57 交渉成立、切れる緊張の糸
あとでA子から聞いた話では、合意書を出したあたりでカフェは閉店間際だったらしく「まもなく閉店です」と各席に回っていたらしい。
A子はギリギリまで居座ったが、再度退席を告げられた。だが、異様な雰囲気の我々の席へは行かず、先に看板をしまったり、黙々と閉店作業に勤しんでくれたそうだ。
余裕がなかった証拠に、わたしはそのような周りの状況には一切気付かずにいた。
話をして、金額交渉、同意書にサイン…途中にはZがうつむいていたり、たまに泣いたり、コーヒーを一口も飲んでなかったり。
目の前のことで精一杯だった。
二通準備した合意書にサインをさせて、すべてを終えてカフェを後にした。すっかり小さくなったZとはカフェの前で別れた。

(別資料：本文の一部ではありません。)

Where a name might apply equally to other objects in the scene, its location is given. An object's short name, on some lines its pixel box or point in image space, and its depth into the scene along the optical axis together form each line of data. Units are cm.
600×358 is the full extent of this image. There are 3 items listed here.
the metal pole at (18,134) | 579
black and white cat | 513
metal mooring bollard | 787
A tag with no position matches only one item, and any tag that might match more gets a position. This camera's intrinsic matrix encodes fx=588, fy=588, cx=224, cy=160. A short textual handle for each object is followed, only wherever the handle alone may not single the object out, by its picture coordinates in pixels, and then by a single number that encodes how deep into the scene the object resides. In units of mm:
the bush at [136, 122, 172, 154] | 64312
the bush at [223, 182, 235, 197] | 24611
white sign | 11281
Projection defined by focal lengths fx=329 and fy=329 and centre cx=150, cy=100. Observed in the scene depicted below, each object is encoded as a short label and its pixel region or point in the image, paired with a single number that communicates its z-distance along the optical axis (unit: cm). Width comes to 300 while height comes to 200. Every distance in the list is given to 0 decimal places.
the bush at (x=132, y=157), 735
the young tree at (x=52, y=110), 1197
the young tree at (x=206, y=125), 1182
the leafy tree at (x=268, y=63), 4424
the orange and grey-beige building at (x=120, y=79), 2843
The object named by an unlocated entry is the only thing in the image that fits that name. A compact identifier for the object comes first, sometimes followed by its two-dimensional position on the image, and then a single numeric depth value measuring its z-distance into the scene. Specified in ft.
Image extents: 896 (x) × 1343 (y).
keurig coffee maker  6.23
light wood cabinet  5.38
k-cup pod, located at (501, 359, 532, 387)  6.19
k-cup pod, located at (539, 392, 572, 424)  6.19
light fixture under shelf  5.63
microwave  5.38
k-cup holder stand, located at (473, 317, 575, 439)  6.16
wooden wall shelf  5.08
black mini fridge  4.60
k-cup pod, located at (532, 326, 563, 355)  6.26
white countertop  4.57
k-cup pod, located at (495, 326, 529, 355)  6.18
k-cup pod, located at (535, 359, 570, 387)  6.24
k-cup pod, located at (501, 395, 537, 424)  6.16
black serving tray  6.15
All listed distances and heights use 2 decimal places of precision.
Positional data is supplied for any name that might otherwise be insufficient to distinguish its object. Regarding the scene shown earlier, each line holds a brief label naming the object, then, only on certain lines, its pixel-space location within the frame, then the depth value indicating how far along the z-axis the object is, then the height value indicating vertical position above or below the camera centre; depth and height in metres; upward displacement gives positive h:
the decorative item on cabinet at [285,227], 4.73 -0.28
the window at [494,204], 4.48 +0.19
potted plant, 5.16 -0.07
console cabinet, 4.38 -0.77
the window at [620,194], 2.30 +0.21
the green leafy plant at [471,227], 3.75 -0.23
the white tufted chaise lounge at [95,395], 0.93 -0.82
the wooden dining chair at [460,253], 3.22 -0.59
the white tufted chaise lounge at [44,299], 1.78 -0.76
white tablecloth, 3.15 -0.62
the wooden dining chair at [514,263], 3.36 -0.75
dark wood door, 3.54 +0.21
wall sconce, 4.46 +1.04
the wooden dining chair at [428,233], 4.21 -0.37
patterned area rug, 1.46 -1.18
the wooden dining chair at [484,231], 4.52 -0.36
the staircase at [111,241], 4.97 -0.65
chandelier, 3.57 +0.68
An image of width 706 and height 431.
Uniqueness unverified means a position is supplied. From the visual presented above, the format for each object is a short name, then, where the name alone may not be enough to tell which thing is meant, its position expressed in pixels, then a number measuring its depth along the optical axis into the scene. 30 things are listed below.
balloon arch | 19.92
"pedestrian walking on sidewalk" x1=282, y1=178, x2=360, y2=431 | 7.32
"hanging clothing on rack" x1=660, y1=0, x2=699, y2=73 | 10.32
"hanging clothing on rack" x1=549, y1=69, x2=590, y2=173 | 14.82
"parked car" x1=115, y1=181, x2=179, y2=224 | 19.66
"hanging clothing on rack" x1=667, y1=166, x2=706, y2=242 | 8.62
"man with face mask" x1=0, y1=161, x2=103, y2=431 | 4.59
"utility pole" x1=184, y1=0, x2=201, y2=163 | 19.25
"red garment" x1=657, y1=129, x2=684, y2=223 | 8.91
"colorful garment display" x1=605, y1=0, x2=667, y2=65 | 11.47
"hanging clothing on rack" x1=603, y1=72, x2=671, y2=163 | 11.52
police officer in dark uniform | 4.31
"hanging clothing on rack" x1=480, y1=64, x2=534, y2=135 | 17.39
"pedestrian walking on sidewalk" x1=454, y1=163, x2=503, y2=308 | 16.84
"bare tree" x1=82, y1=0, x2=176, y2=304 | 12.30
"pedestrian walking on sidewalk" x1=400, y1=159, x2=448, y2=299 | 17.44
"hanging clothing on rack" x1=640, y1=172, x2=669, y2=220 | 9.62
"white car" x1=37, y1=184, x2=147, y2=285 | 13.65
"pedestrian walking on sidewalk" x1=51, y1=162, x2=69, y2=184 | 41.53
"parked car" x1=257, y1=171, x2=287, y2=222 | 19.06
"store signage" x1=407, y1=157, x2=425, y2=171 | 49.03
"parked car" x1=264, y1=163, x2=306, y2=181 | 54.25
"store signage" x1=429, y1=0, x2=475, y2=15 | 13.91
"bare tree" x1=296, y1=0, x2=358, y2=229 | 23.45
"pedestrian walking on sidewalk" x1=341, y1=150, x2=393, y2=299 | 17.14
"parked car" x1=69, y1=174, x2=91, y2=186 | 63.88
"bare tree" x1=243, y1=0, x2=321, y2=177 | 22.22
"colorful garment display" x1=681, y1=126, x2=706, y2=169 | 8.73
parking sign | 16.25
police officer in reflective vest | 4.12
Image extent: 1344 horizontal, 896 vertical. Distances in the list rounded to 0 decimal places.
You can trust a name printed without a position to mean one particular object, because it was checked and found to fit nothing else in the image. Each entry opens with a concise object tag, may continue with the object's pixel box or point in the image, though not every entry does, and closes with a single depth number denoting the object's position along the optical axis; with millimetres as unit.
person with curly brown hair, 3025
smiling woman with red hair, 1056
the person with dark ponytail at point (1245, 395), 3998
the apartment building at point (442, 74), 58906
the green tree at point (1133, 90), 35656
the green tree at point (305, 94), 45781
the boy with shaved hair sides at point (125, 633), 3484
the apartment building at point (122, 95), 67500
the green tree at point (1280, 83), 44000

そこへ駆けつけてくれたA子の胸にわたしはなだれ込んだ。
「サインをもらった。言い値で合意できた」
「よくやったよくやった。いま念のため夫さんに連絡しないかどうか、B子がZを尾行してる。とりあえず携帯触るかどうかだけチェックしてくれてるから」
B子も仕事終わりにここまできて、閉店間際のカフェの前で中の様子を伺いながら待機してくれたそうだ。
A子が閉店時間で店を出てからは2人で店の外で待っていてくれたのだ。